Australia, the Pacific, and the climate moment we cannot waste

This week the Pacific Islands Forum meets in Honiara, Solomon Islands. The timing is unique. Australia is preparing to set its 2035 emissions reduction target. Prime Minister Albanese is days away from meeting Türkiye President Erdogan in a bid to secure COP31 in partnership with the Pacific. Three threads – regional diplomacy, domestic ambition, and global credibility – are woven together in a way we rarely see.

Each alone would be significant. Together, they represent a timely test of Australia’s sincerity and capacity. The Pacific has long provided leadership on climate change. It has never lacked courage. But courage alone will not deliver the emissions reductions needed from developed economies, like Australia. For that, Australia must align its actions with its ambitious language.

A 2035 target that keeps the 1.5°C goal alive goes beyond symbolism. It must be the trajectory the world aims for over the next decade. A science-based target could either strengthen Australia’s case for a COP31 bid or weaken it. How does Australia convince the world that it can co-lead the most important climate meeting on Earth while setting a climate-destroying target and approving new coal and gas projects? How can Australia seriously claim a shared commitment to Pacific priorities while undermining the very commitments it fights to uphold?

Labor has been praised for shifting the climate debate beyond denialism. But ambition measured only against the wreckage left by Coalition governments is scarcely ambition at all. While regional leaders meet in Honiara to discuss how to collectively address the climate crisis, the Coalition is fighting over plans to scrap the net zero by 2050 target it set only a few years ago. Meanwhile, the government’s record remains poor, and marked by a radical disconnect between rhetoric and action. Emissions policy is still shaped by industry comfort, not planetary limits. Fossil fuel expansion continues as if global demand is an external law of nature, not a political choice.

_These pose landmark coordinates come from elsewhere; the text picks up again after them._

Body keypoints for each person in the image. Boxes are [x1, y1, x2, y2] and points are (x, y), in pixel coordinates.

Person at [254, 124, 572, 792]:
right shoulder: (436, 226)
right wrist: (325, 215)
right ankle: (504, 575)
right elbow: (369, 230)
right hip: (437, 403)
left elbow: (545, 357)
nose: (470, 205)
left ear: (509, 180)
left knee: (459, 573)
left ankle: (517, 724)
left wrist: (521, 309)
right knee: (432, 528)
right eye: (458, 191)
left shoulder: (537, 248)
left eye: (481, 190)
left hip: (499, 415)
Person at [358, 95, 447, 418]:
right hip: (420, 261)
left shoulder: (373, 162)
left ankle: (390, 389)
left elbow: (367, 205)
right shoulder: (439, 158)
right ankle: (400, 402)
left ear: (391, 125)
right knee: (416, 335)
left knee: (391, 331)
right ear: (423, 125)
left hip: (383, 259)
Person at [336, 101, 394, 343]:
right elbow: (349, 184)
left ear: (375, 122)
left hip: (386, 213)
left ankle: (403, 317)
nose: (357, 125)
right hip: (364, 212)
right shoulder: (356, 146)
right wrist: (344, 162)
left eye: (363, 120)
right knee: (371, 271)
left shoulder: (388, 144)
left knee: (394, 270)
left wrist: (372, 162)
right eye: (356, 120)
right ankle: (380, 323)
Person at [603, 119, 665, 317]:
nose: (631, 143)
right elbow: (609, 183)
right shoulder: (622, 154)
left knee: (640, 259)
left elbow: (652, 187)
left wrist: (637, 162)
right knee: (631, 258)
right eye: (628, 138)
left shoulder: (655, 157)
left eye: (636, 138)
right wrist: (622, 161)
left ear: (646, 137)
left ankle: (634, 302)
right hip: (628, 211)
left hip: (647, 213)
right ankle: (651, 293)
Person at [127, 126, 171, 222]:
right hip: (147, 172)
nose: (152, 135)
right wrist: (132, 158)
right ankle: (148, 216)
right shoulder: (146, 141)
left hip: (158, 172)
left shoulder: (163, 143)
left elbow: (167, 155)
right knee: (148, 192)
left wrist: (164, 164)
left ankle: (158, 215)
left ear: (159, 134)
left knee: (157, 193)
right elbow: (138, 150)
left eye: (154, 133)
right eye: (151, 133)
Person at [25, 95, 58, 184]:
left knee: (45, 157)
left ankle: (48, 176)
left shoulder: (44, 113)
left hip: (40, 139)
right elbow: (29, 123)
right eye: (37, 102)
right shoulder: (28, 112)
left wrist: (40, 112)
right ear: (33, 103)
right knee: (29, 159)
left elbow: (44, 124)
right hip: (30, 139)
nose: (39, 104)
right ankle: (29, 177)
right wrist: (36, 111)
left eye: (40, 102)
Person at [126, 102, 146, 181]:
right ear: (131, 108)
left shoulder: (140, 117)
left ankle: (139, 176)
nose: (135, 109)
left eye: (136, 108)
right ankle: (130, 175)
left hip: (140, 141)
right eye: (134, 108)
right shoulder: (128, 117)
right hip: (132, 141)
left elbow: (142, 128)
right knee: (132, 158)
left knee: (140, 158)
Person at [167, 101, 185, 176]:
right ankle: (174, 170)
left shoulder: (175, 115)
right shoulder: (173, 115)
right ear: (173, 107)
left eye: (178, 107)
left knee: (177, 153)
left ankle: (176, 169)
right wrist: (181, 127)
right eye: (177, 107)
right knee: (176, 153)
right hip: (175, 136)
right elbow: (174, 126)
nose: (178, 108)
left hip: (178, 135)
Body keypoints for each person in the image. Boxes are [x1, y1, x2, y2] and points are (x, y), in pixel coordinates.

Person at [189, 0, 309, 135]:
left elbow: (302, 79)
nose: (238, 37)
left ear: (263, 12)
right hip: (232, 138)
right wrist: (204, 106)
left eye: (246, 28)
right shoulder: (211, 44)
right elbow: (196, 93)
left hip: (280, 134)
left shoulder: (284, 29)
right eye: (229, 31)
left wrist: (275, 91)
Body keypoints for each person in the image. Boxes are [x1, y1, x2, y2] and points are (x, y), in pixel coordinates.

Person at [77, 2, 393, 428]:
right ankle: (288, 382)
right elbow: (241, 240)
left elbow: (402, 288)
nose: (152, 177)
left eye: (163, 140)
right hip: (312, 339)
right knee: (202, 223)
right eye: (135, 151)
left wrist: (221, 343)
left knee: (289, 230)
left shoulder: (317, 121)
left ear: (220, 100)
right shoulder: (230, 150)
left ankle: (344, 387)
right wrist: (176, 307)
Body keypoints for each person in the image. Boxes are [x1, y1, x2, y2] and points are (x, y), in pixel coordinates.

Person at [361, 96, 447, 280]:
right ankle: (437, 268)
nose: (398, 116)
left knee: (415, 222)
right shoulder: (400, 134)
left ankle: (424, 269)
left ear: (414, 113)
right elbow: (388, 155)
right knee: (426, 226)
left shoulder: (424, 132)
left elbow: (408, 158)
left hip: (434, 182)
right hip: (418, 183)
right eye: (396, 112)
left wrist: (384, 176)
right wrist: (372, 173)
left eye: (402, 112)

Civil society must resist the temptation to confuse access with influence. Too often the movement softens its demands in the name of pragmatism, giving Labor a pass it has not earned. That approach fails strategically. It signals that there is little political cost to mediocrity. It leaves space for government talking points to stand as progress rather than positioning them for what they are — incremental moves in a rapidly worsening emergency.

The Coalition, meanwhile, is in no position to capitalise. Riven again by debate over abandoning net zero, it offers no credible alternative, no coherent critique, and no meaningful opposition. There is no risk that honest scrutiny of Labor’s weak environmental performance will somehow gift government to the Coalition. The risk is the opposite: that the absence of pressure locks in underachievement as the ceiling of political possibility.

Pacific nations are not powerless in this context. The International Court of Justice Advisory Opinion looms large. It will give legal strength to what has long been moral truth: that climate inaction violates fundamental obligations to vulnerable states and peoples. Australia cannot pretend this will not apply here. Our choices will be judged not only by history but by law.

The government knows this. It knows the credibility of the COP31 bid depends on the trust of the Pacific. It knows that a weak 2035 target will invite scepticism abroad and resentment at home. It knows that the Pacific will not be a silent partner in a showcase event that sells short its own survival.

So the question is not whether Australia will act, but whether it will act at the scale required. Will Labor set a target that aligns with a 1.5°C pathway, or one that hedges against political discomfort? Will it integrate climate diplomacy and domestic policy, or continue treating them as separate silos? Will it use this moment to lead with integrity, or settle for gestures that expire with the news cycle?

These are crucial questions that go to the heart of Australia’s place in the region. The Pacific is watching. Not for promises, but for proof. Diplomacy without delivery is extraction by another name. To ask nations to share their political capital in a COP31 bid while we expand fossil fuels is to ask them to pay twice: once with their credibility, and again with their future.

Civil society cannot wait for clarity. We must force it. That means calling out contradictions without fear. It means demanding that the 2035 target be science-based, not focus group-tested. It means insisting that international hosting ambitions come with international responsibilities.

If not now, when? If a confluence of regional leadership, global attention, and legal accountability cannot move the needle, what can?

The Pacific does not have the luxury of Australian political timetables. Nor should it have to tolerate them. Australia has been given a unique opportunity to align national ambition with regional need and global responsibility. Whether the Albanese government takes it will reveal more than our policy settings. It will reveal who we genuinely are.